When we left Budapest in 1994, Russian and East German autos had chugged along its streets. One, the Trabant, powered by a mix of oil and gas, spewed so much pollution that building facades crumbled. Feri drove a truck called a Barkas, a classic piece of East German technology that always broke down.
This time, as John helped me to the curb, we noticed a white Cadillac Escalade. “Man, that’s odd to see here,” John said.
And out of the Caddy hopped Feri, laughing.
On the ride from the airport, we saw the effect of twenty years. Gas stations, German groceries, billboards, giant box stores, and—Lord help me—strip malls. Once-dark streets awash in neon. Renaissance buildings with shiny new drugstores on their first floors.
Don’t miss the old, I told myself.

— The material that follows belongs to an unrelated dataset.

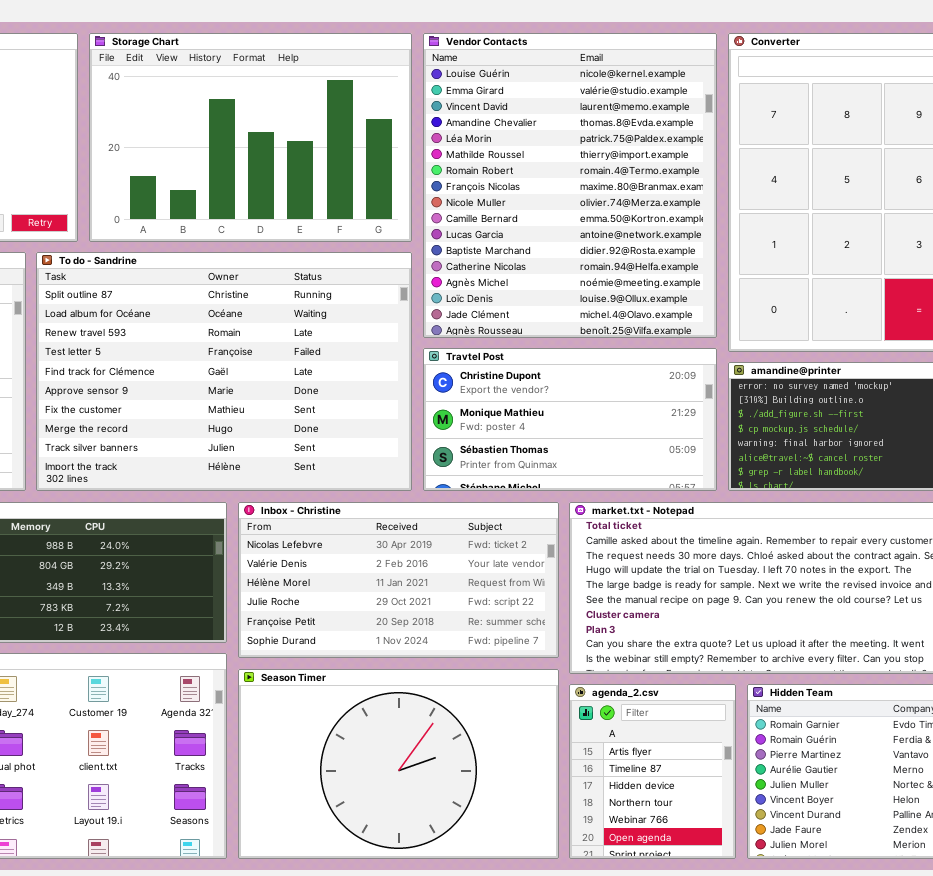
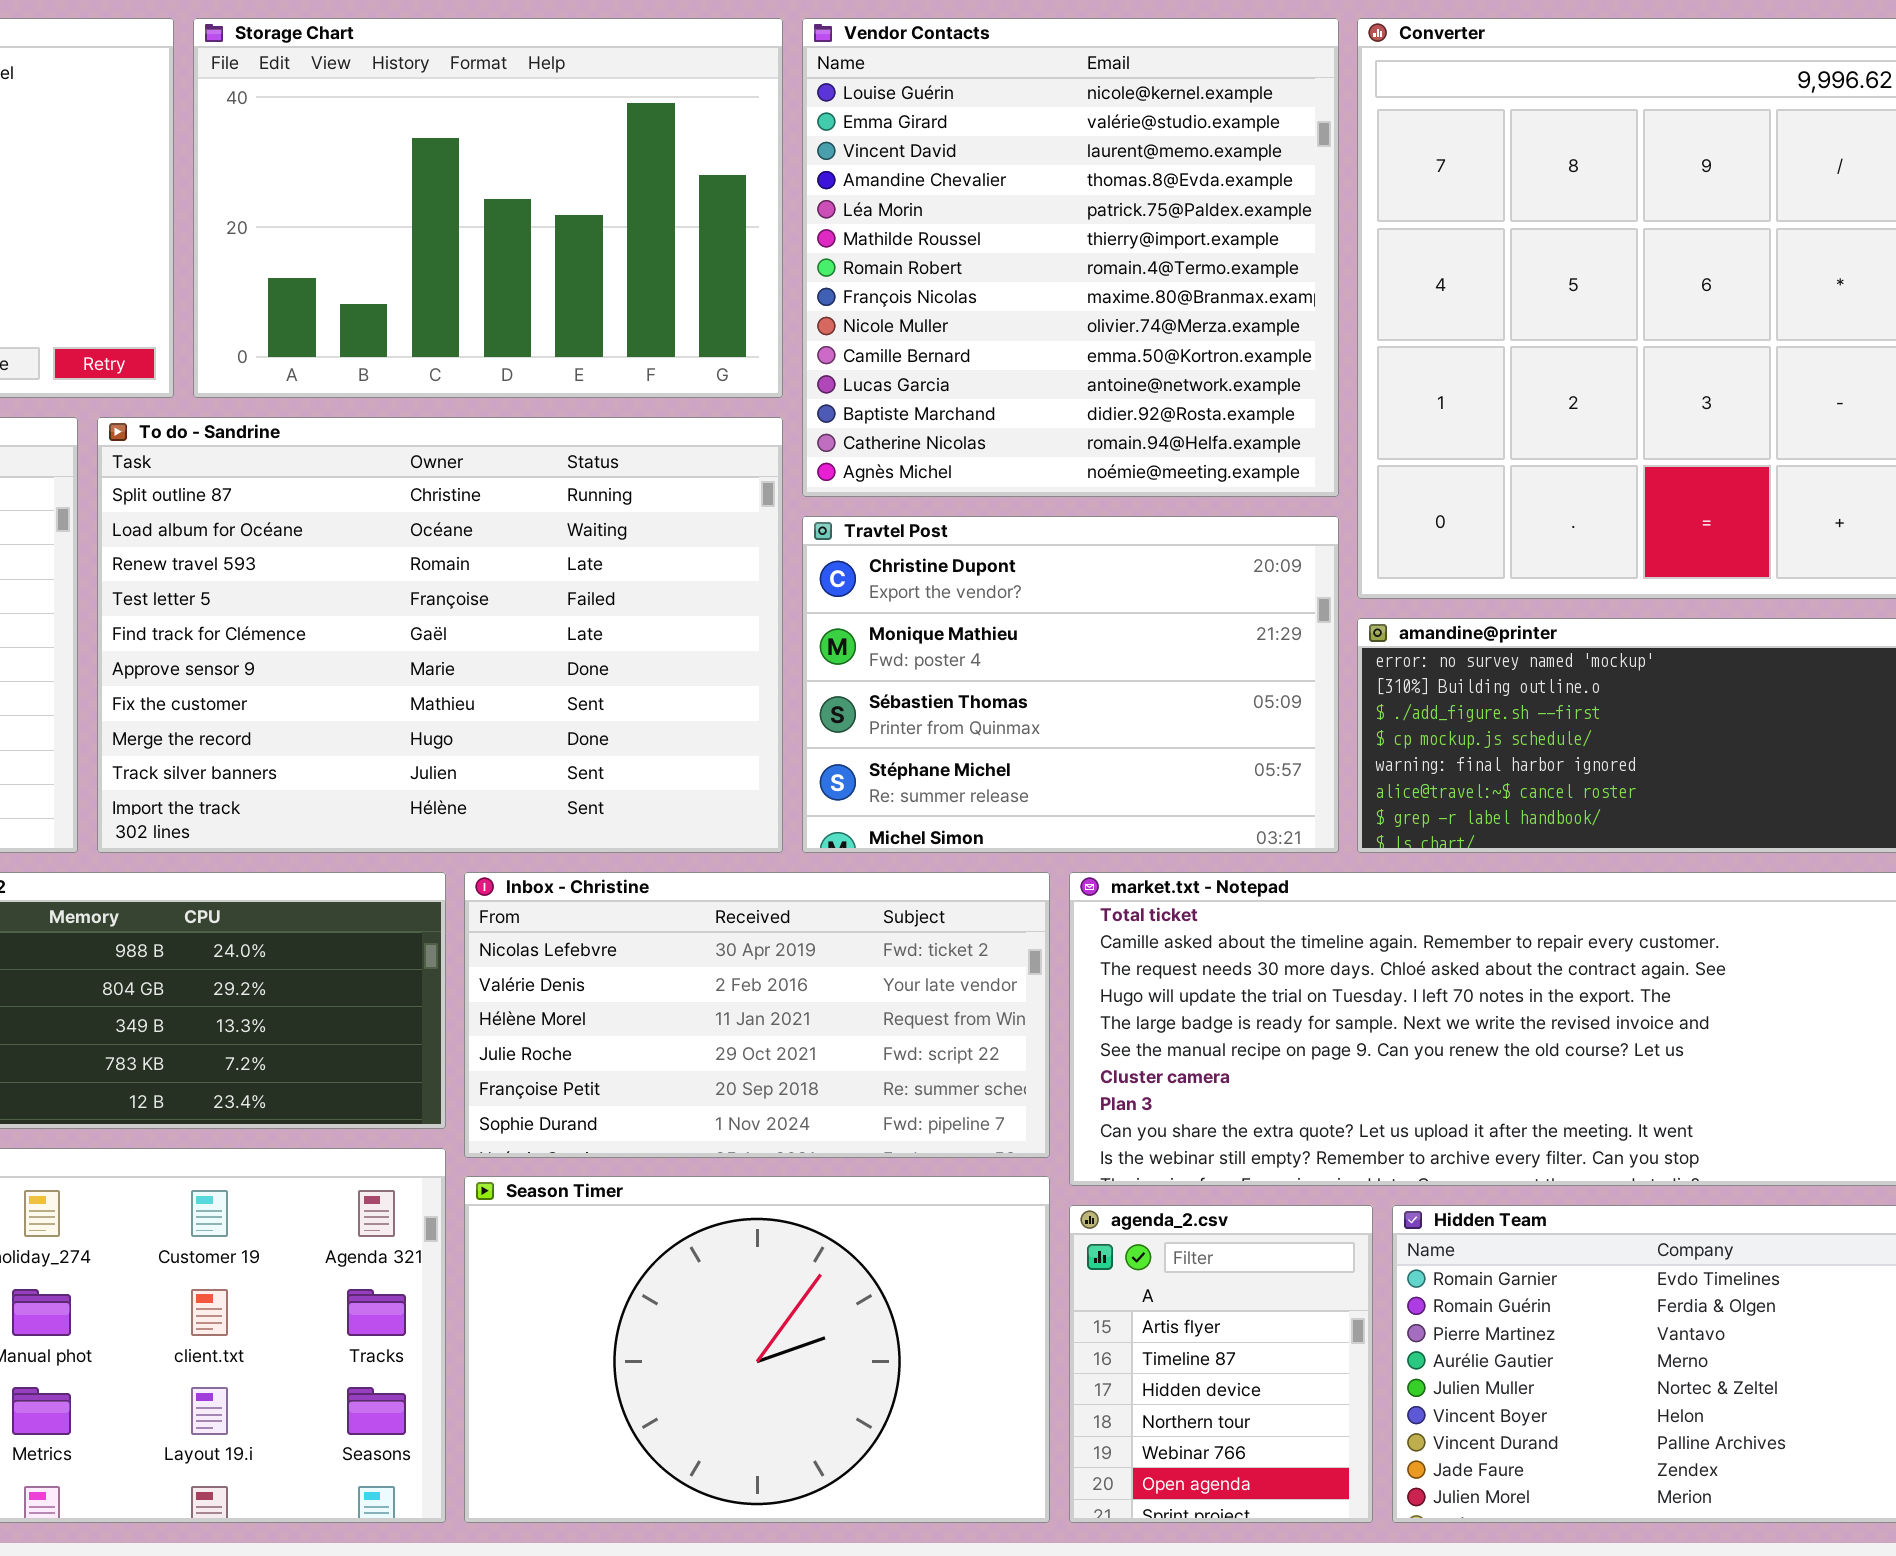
Vendor Contacts: [423,33,717,338] -> [802,18,1339,497], resized
Travtel Post: [423,348,717,491] -> [802,516,1339,853], resized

Embrace the new.
In 1994, Feri had been living in a shanty in a Budapest suburb, building his dream home. The shanty was little more than a plywood box with a cot. Feri scraped together money bill by bill. John had helped him build clay walls nearly two feet thick with a trowel and shovel, one foot at a time. One day, they went together to the forest and selected the home’s master beam.
Now we pulled up to the completed dream: a square, two-story traditional farmhouse in the middle of Budapest. A piece of the past in a post-Soviet world.
Feri showed us each detail: the scalloped roof tiles, heated floors, custom bread oven, a woven-branch fence that offered a relief from the chain fences that fronted the other yards. Feri had wrought the iron window latches himself. “A hundred and twenty-four of them!”